■ Consegna
Nel brano sui peluche Labubu riportato qui sotto, elenca tutti gli aspetti per cui i sette negozi selezionati dai finanzieri destavano sospetti sull'originalità e sulla provenienza dei prodotti.

■ Brano
*-*-*

I peluches, originariamente disegnati da un artista di Hong Kong e venduti in tutto il mondo dal colosso nella produzione e vendita di giocattoli Pop Mart, sono diventati in poco tempo un vero trend, che ha generato una corsa frenetica all’acquisto dopo essere stati indossati sui social da star internazionali della musica e del cinema.
In particolare, i Baschi Verdi del Gruppo Pronto Impiego, attraverso un’analisi sulla distribuzione e vendita di giocattoli a Palermo nonché in virtù del costante monitoraggio dei profili social creati dagli operatori del settore, hanno individuato sette esercizi commerciali che disponevano anche degli iconici Labubu, focalizzando l’attenzione soprattutto sul prezzo di vendita, considerando che gli originali, a seconda della tipologia e della dimensione vengono venduti con un prezzo di partenza di circa 35 euro fino ad arrivare a diverse migliaia di euro per i pezzi meno diffusi o a tiratura limitata.
A seguito dei preliminari sopralluoghi effettuati all’interno dei negozi di giocattoli individuati, i finanzieri ne hanno selezionati sette, i quali, per prezzi praticati, fattura e packaging dei prodotti destavano particolari sospetti circa la loro originalità e provenienza.

*-*-*

Voci salvate
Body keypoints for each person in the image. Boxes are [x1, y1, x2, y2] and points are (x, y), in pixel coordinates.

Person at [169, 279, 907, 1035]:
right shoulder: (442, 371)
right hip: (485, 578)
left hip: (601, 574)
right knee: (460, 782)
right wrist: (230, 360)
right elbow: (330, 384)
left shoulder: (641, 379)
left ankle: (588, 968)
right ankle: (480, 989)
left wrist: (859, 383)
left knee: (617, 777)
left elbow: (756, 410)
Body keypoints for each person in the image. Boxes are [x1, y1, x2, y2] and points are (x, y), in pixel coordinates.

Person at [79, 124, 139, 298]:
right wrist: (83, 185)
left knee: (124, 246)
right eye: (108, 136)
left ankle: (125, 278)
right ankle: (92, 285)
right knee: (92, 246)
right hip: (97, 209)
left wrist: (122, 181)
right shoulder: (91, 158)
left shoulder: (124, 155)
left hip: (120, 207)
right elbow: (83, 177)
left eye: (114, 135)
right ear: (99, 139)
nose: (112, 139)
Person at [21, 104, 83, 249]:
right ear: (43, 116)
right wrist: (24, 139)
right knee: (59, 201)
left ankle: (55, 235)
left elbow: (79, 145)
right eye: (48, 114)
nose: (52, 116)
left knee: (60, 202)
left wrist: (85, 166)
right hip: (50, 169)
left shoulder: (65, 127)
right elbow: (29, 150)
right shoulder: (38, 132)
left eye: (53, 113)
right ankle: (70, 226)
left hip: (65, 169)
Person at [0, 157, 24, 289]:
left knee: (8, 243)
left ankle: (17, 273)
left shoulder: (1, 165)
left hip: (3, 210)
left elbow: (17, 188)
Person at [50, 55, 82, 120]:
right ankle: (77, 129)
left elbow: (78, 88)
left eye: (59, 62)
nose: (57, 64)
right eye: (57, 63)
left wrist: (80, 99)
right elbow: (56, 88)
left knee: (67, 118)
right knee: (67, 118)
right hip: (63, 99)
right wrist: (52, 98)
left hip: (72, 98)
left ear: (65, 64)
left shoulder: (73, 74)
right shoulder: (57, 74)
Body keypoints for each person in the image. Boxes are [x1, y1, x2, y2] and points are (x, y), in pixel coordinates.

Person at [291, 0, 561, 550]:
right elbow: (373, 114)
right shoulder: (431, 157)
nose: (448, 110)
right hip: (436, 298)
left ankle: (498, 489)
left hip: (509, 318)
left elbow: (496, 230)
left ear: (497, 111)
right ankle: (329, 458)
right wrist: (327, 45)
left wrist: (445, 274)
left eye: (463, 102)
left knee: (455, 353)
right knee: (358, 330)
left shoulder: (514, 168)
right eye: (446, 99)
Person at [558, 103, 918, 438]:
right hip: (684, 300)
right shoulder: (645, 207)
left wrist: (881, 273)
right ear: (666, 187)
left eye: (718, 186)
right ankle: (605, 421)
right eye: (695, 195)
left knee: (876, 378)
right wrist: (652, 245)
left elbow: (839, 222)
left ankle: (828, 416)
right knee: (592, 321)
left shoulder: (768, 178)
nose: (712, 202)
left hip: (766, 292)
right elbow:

*-*-*

■ Risultato atteso
- Prezzi praticati
- Fattura dei prodotti
- Packaging dei prodotti